*Prompt:* Copy out the short post below, with its dictionary words and excuse for being late, word for word from start to finish.

*Quoted text:*
○ ○ ○ ○ ○ ○ ○

A few short, but pithy items…

But first…
Dulltown, UK/Europe: Today’s dictionary words are: abthane, feague, Theopaschite, patibulary, weever, and himation. Please have these words looked up and placed in suitable sentences ready for Professor Mouldie first thing after breakfast tomorrow morning. Should the professor turn up wearing a jacket made from alternate union jacks and European flags you should not allow this to distract you from your studies. Extra marks will be awarded to students wearing clean white socks.
>>>>>>>>>>>>>>>>>>>>>>>>>>>>>>>>>>>>>>>>>>>>>>>>>>>>>>>>>>>>>>

Excuses for being late. No. 422.
I’m sorry I’m late, but I started thinking about quantum tunnelling.

○ ○ ○ ○ ○ ○ ○

*Given information:*
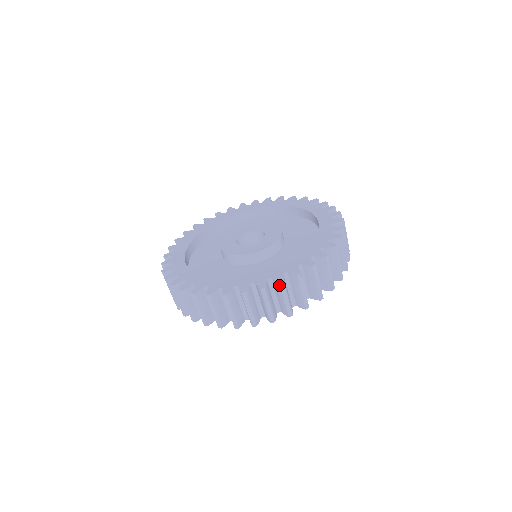
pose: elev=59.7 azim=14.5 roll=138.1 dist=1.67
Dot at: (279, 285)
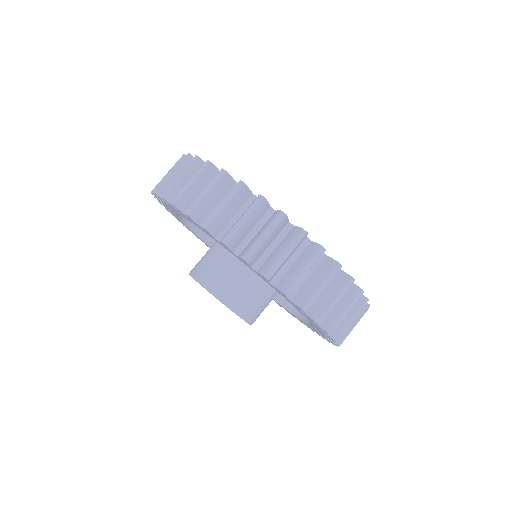
Dot at: (358, 291)
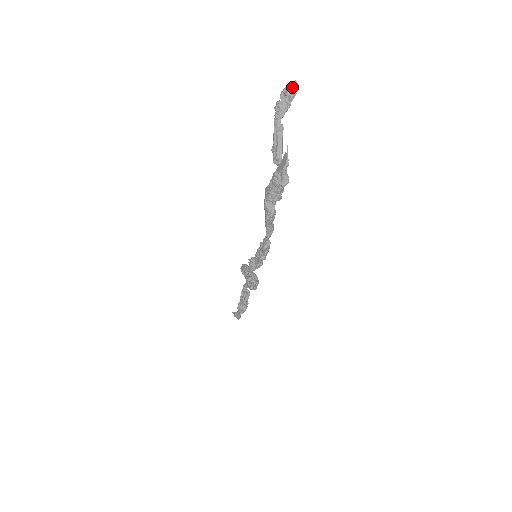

○ ○ ○ ○ ○ ○ ○

*Correct result:*
A few short, but pithy items…

But first…
Dulltown, UK/Europe: Today’s dictionary words are: abthane, feague, Theopaschite, patibulary, weever, and himation. Please have these words looked up and placed in suitable sentences ready for Professor Mouldie first thing after breakfast tomorrow morning. Should the professor turn up wearing a jacket made from alternate union jacks and European flags you should not allow this to distract you from your studies. Extra marks will be awarded to students wearing clean white socks.
>>>>>>>>>>>>>>>>>>>>>>>>>>>>>>>>>>>>>>>>>>>>>>>>>>>>>>>>>>>>>>

Excuses for being late. No. 422.
I’m sorry I’m late, but I started thinking about quantum tunnelling.